§ **What the task requires**
Quote every line of text in the entries below word for word, omitting the pictures.

## Start

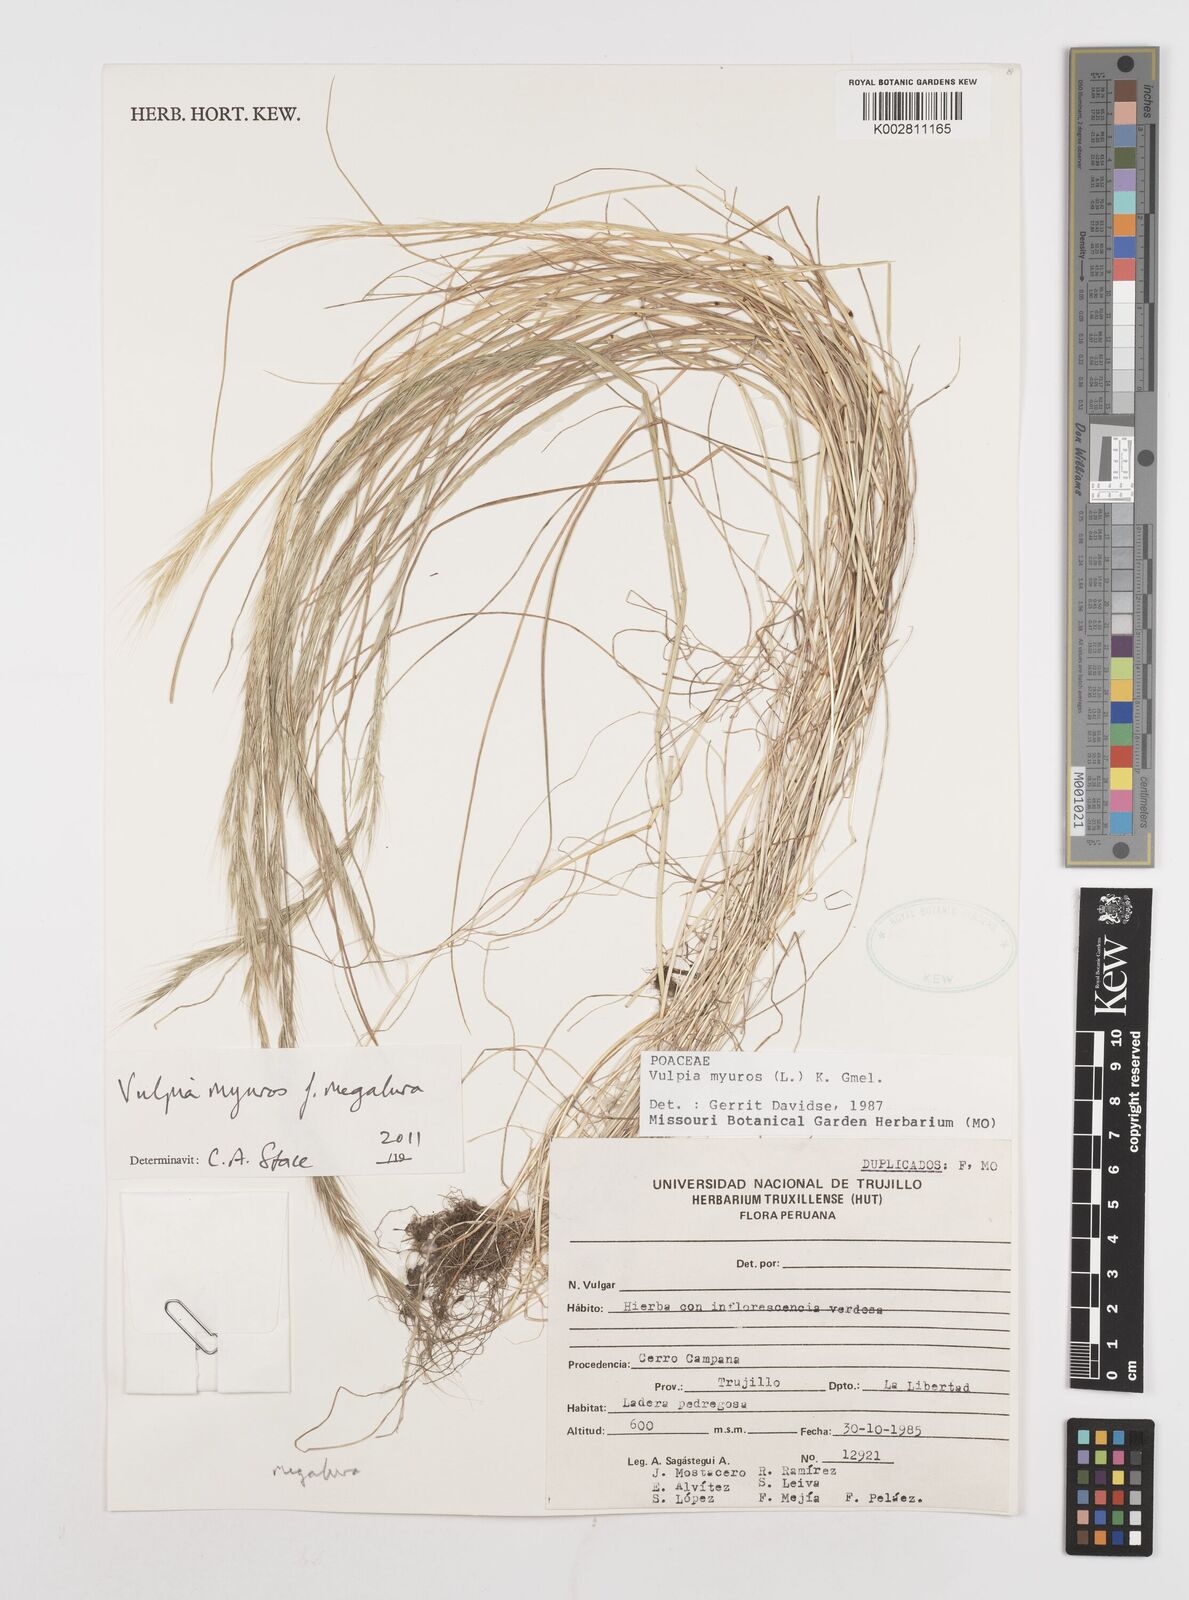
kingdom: Plantae
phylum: Tracheophyta
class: Liliopsida
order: Poales
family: Poaceae
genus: Festuca
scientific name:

## End

§ **Answer to this task**
kingdom: Plantae
phylum: Tracheophyta
class: Liliopsida
order: Poales
family: Poaceae
genus: Festuca
scientific name:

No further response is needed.